▶ [About this task] Every line of the entries below that includes "linejoin" belongs in the answer, copied as written.

▶ [Material for the task]

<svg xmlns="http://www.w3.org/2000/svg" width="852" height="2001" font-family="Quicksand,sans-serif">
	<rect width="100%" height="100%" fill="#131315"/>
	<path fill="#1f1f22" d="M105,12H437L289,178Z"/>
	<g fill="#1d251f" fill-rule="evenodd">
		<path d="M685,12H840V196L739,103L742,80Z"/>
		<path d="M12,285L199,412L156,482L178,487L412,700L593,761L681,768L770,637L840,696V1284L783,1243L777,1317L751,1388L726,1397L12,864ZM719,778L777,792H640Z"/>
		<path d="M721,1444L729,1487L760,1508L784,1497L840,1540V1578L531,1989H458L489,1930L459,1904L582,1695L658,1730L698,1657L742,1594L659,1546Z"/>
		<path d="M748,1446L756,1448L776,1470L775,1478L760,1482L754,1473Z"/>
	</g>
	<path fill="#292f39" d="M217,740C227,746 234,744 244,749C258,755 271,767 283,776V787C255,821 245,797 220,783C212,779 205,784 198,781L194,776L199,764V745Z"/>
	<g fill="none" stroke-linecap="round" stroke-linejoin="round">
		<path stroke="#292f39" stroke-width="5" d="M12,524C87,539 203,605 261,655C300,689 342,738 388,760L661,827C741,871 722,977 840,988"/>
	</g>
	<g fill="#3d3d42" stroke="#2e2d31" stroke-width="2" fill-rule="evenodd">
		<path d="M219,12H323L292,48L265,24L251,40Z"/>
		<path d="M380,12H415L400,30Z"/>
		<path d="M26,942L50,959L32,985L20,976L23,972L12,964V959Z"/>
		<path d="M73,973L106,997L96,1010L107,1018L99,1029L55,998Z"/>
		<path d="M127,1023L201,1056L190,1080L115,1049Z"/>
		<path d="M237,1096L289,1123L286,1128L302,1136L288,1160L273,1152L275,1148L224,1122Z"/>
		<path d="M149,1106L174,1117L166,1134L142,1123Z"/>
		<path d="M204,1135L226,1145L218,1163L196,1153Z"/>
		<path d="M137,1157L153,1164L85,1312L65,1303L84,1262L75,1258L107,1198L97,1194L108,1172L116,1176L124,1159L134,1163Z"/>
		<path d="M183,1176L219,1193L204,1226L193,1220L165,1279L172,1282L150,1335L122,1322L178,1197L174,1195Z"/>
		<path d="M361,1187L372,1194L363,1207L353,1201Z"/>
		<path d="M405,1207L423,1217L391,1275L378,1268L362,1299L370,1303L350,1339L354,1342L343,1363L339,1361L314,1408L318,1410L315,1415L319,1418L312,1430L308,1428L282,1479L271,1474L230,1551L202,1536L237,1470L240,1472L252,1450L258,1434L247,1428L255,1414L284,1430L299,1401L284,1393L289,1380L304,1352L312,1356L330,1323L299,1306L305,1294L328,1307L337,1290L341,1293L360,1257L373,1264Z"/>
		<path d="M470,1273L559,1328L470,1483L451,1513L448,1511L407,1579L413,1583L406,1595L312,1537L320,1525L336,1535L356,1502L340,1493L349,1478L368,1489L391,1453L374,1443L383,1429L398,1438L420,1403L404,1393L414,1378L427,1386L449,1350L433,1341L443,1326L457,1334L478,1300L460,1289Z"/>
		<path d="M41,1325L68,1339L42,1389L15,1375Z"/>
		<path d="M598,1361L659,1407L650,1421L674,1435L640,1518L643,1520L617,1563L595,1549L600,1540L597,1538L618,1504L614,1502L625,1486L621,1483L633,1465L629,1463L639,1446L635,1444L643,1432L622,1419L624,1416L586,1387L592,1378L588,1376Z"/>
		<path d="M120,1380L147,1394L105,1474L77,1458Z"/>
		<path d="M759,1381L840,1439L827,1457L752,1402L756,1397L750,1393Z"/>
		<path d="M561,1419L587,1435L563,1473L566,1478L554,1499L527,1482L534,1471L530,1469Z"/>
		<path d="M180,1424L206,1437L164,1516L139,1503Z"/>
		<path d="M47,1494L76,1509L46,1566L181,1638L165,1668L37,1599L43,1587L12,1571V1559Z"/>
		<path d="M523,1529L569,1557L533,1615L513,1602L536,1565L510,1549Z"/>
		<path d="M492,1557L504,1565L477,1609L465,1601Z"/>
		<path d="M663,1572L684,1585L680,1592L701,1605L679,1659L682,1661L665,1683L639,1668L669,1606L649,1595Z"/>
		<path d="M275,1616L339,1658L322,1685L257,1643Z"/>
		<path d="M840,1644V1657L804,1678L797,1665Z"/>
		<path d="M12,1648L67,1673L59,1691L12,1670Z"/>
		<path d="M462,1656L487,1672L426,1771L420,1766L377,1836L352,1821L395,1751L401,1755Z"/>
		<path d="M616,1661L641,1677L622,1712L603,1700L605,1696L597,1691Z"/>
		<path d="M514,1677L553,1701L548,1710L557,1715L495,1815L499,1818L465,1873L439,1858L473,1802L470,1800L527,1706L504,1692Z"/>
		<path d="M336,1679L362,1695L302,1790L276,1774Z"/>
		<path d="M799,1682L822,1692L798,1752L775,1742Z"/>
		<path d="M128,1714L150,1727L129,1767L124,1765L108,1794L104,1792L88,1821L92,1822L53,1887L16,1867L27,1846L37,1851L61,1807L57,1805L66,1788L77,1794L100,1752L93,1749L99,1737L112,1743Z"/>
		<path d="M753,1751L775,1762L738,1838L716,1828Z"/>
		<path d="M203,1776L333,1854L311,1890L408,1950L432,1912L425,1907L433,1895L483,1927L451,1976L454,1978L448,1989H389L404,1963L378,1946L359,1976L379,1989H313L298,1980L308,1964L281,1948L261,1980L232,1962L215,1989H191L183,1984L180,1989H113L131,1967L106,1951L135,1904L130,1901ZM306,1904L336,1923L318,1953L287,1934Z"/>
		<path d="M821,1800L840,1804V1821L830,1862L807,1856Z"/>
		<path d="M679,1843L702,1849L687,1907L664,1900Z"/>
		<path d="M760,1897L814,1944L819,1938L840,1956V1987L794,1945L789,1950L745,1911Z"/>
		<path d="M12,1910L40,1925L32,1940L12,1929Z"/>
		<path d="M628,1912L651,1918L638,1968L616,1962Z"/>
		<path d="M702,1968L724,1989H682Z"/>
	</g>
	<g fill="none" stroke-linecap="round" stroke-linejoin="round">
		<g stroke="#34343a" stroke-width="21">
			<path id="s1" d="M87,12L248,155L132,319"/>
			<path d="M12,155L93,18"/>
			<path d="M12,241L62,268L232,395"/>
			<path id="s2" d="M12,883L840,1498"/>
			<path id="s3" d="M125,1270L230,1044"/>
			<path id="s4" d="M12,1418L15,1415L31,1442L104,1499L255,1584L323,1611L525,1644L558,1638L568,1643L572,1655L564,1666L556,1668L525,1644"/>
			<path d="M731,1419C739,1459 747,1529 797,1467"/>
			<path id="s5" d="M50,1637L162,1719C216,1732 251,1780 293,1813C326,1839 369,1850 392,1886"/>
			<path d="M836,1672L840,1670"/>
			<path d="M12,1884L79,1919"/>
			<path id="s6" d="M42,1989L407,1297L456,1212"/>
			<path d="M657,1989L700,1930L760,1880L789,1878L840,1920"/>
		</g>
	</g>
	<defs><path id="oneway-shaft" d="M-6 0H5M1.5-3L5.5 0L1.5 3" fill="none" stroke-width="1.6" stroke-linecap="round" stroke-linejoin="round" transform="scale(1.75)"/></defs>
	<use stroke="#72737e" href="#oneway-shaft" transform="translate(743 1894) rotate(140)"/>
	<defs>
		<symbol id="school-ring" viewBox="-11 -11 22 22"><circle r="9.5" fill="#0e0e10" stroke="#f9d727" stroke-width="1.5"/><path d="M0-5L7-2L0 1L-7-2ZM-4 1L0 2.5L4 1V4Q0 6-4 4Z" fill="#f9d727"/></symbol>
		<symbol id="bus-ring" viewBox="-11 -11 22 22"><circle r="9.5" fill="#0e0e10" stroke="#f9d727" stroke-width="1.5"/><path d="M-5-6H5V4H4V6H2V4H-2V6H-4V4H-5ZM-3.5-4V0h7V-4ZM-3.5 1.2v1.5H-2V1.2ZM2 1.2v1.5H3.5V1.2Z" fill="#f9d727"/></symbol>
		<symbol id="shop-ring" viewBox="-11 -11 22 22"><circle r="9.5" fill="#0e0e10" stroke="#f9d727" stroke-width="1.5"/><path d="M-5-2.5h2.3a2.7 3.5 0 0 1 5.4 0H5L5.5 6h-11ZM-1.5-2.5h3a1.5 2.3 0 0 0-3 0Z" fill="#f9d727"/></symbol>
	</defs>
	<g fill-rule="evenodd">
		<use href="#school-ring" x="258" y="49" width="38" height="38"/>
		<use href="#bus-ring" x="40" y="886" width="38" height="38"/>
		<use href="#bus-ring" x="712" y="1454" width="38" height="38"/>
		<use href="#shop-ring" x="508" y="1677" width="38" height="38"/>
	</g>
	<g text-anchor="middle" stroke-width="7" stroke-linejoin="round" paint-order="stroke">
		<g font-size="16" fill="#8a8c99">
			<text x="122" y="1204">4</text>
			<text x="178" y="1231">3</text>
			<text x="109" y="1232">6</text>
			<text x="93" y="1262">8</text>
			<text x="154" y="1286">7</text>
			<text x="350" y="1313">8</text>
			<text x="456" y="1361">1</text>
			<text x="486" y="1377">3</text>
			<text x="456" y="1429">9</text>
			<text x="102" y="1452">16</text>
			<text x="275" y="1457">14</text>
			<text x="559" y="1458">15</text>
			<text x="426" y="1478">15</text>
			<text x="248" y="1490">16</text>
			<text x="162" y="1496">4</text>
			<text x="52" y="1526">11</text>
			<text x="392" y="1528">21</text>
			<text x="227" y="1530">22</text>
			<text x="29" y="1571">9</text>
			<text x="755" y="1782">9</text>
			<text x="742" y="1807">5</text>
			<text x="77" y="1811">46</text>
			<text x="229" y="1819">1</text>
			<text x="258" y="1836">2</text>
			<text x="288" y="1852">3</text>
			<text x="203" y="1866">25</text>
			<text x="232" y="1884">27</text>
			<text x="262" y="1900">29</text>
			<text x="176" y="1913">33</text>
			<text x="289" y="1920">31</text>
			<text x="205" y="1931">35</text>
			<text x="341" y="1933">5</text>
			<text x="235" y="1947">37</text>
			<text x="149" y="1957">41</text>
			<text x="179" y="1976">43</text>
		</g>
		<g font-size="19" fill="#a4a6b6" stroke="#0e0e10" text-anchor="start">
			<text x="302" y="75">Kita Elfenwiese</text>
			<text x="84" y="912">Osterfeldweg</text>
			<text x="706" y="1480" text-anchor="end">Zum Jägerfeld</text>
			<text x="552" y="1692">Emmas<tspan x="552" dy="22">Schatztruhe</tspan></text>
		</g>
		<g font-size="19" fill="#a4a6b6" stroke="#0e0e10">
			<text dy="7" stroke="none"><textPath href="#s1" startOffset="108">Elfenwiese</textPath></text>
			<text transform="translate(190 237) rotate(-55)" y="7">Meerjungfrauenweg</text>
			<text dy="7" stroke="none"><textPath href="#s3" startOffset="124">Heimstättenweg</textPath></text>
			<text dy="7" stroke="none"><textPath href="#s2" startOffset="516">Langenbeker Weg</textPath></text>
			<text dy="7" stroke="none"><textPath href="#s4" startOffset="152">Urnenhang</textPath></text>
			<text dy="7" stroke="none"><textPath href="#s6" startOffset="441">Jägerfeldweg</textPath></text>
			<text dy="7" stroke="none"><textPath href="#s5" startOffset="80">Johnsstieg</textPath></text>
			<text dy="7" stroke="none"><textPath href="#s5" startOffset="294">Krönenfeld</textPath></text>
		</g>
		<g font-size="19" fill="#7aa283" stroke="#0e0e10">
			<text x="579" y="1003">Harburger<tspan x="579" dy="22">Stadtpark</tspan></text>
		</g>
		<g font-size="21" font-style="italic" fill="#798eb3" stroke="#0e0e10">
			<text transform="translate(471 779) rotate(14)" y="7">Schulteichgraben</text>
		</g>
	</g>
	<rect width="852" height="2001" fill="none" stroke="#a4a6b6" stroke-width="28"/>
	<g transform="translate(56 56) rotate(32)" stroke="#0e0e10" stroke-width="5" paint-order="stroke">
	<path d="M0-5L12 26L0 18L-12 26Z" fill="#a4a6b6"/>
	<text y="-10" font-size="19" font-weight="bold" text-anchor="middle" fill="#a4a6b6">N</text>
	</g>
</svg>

▶ [Problem solution]
	<g fill="none" stroke-linecap="round" stroke-linejoin="round">
	<g fill="none" stroke-linecap="round" stroke-linejoin="round">
	<defs><path id="oneway-shaft" d="M-6 0H5M1.5-3L5.5 0L1.5 3" fill="none" stroke-width="1.6" stroke-linecap="round" stroke-linejoin="round" transform="scale(1.75)"/></defs>
	<g text-anchor="middle" stroke-width="7" stroke-linejoin="round" paint-order="stroke">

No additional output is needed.